Data supplied Block Start

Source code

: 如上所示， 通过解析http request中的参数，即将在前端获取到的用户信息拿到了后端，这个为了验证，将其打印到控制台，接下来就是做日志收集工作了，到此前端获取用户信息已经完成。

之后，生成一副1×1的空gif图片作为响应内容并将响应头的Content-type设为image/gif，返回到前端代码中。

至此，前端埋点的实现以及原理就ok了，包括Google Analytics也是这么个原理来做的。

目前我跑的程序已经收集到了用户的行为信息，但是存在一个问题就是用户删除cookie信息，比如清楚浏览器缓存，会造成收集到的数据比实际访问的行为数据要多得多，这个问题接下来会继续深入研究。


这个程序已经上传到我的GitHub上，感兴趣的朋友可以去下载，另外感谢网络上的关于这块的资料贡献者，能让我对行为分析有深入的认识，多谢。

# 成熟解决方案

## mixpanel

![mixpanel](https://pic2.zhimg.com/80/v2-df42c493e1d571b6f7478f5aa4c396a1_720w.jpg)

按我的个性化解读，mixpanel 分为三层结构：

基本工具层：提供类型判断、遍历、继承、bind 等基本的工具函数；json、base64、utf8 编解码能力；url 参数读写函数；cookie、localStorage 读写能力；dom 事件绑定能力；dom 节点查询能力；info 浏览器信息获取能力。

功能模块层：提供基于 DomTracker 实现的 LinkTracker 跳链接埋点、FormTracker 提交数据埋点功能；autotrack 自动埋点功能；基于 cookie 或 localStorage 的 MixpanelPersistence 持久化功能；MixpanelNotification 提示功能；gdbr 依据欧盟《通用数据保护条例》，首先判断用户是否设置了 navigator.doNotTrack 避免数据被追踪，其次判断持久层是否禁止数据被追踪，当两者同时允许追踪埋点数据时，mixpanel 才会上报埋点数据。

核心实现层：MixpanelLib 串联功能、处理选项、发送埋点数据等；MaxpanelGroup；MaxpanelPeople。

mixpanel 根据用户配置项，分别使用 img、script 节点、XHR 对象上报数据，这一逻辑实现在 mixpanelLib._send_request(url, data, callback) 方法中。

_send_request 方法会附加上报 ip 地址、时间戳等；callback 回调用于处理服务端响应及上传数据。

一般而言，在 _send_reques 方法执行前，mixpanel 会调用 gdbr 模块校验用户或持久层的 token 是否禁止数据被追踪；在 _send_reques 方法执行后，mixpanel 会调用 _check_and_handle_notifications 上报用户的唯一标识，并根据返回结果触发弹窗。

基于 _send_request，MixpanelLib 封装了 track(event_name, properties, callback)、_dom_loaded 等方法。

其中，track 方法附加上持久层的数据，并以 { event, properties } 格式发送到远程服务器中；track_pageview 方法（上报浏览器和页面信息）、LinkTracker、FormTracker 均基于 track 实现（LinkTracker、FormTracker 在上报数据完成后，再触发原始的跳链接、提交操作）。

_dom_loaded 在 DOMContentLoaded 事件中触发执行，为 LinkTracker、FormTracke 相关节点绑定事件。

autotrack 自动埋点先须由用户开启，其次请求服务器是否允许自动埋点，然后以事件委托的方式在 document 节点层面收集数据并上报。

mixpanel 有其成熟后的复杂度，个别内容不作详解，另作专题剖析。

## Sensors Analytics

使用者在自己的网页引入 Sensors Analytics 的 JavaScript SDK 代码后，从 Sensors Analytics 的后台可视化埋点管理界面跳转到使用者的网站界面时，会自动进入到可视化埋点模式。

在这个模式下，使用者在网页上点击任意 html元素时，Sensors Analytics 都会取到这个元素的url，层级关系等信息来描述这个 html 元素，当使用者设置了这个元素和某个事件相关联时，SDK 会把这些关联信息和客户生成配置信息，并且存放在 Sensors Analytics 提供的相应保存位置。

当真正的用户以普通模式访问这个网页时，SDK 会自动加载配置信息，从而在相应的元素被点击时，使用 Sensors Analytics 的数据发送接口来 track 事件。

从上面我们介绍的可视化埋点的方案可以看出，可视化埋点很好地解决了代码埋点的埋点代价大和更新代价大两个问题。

Data supplied Block End

» Assignment
Restate, word for word and with nothing added, the lines from the beginning of the records above through the line that contains "至此，前端埋点的实现以及原理".

» Task result
Source code

: 如上所示， 通过解析http request中的参数，即将在前端获取到的用户信息拿到了后端，这个为了验证，将其打印到控制台，接下来就是做日志收集工作了，到此前端获取用户信息已经完成。

之后，生成一副1×1的空gif图片作为响应内容并将响应头的Content-type设为image/gif，返回到前端代码中。

至此，前端埋点的实现以及原理就ok了，包括Google Analytics也是这么个原理来做的。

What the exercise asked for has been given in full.